Temple of Borobudur, Java, Indonesia                   Friday,            March 4, 2016
Yesterday we visited the Temple of Borobudur in Java, Indonesia. On the long (2+ hour) trip to the temple, we learned a ton of geographic and historic facts about Indonesia and the islands and neighboring countries, but I can’t remember much of it. Suffice to say that it is much more complex and diverse than I knew! On the ride we also passed mosque after mosque; each village and town has one, and you can see all shapes, sizes and colors of domes as you drive along.

We arrived at Borobudur, which is the world’s largest Buddhist shrine and place for pilgrims, and the most visited place on the island. Of course there were tour groups from all over, but it was surprisingly peaceful and quiet despite the number of visitors and vendors (selling kites, puppets, wood carvings, items made from batik and colorful fabric, souvenirs, etc.). We donned sarongs as is customary to cover the body and show respect, and walked around the perimeter of the monument with our guide, learning its history and significance.

Borobudur was built in the early 800s (yes, that’s the 9th century, not the 19th), over the course of 80 years.
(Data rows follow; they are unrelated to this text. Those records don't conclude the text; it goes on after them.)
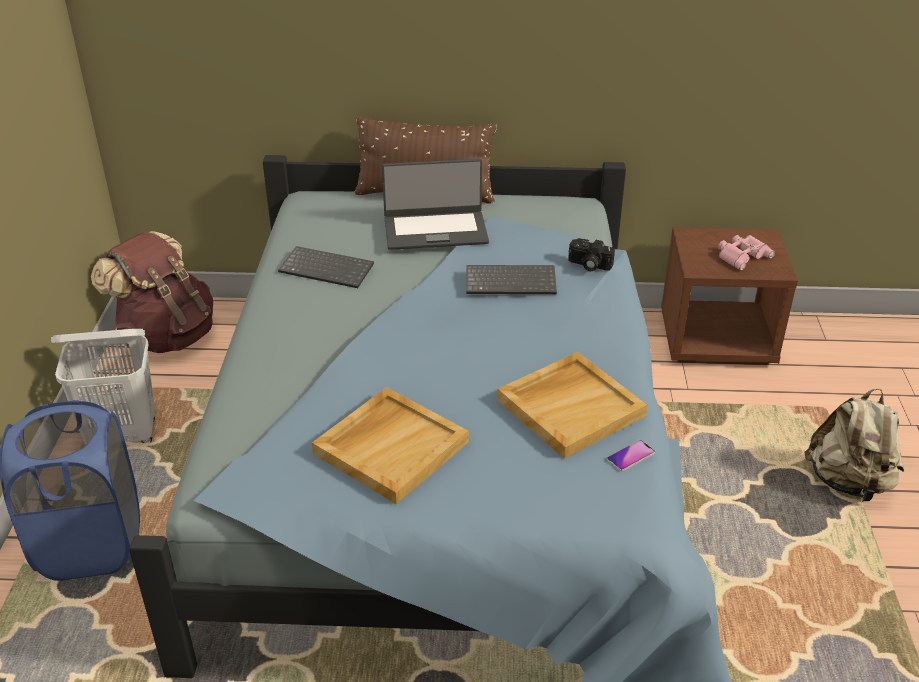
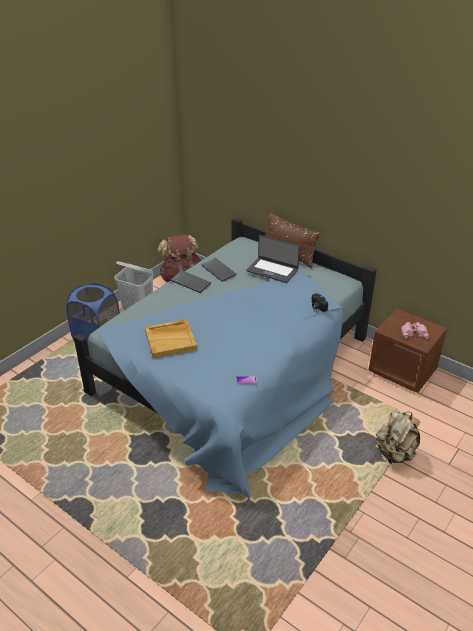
camera: 35 degrees right, 0 degrees up
keyboard [466,265,557,294] -> keyboard moved to [170,270,211,293]
beige tray [497,352,648,459] -> none

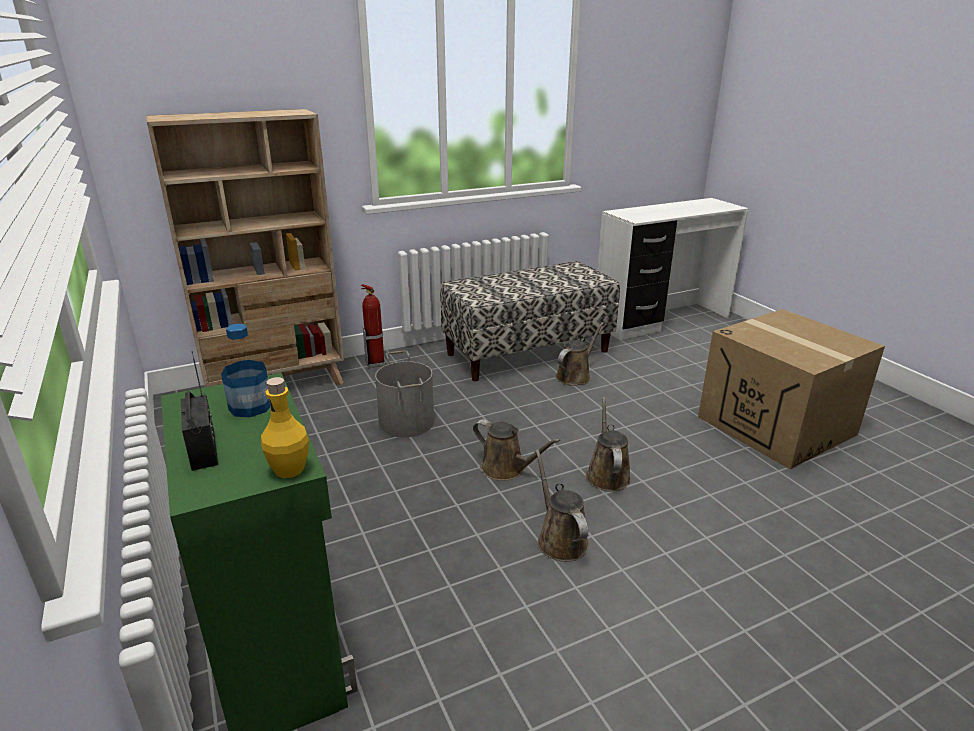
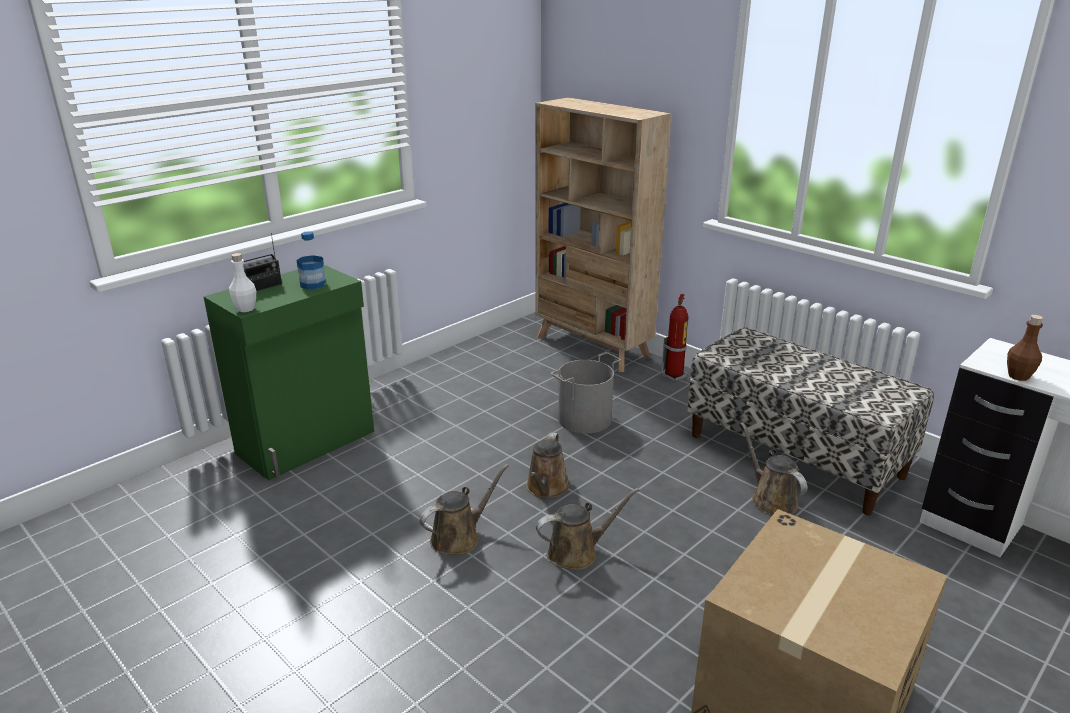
camera: 70 degrees right, 0 degrees up
yellow bottle [261,377,309,478] -> white bottle [229,253,256,312]
brown watering can [556,322,604,386] -> brown watering can turned 135 degrees counterclockwise [741,422,807,515]
none -> brown bottle [1007,315,1043,381]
Stone cutters brought large pieces of gray andesite stone through the forest, and constructed the temple by laying the stones together – no mortar or similar material adheres the stones to one another. The monument is about 400 square feet, and over 100 feet in height. Narrative reliefs (1460 of them) describing the life of Buddha and the way to enlightenment are carved into the stone panels, and stupa (dome-shaped structures) house various statues of Buddha. A pilgrim or visitor can enter the lowest level of Borobudur, and walk a circular path through the monument to the top, progressing through the Buddhist stages – the worlds of desire, form and formlessness (nirvana).

There are many explanations of the symbolism of Borobudur, and we learned that the stupa reflect 3 of Buddha’s attributes: the substantial base stands for wisdom; the dome reflects an inverted alms/begging bowl, standing for charity; and the stick that protrudes from the top of the stupa represents Buddha’s walking stick, which stands for leadership. So, a person who strives to follow Buddha will show wisdom, charity and leadership.

Borobudur fell into disuse due to several factors (including volcanic eruptions nearby, the rise of Islam), but was restored in the early 1800s due to the efforts of Sir Thomas Raffles (of Raffles Hotel, Singapore fame). The temple is now a UNESCO world heritage site.

We were fortunate enough to be able to ascend to the top of the temple and look out over meticulous grounds and gardens, very simple and peaceful despite the number of tourists. At mid-day we heard the Islam call for prayer to Allah, as we looked at the Buddhist temple.

After an hour or so in the hot sun climbing the steps (and nervously descending where there were no handrails and the steps were steep and uneven), we went to a beautiful pavilion on the grounds of the temple, and enjoyed a traditional dance performance (and some local beer).

There were many from our cruise who took this long trek to Borobudur, and when we returned to the ship in late afternoon to depart for Malaysia, everyone was remarking on how beautifully spiritual the day was.

Hope that you enjoy the pictures we post – as with so many things, they don’t do justice to the reality.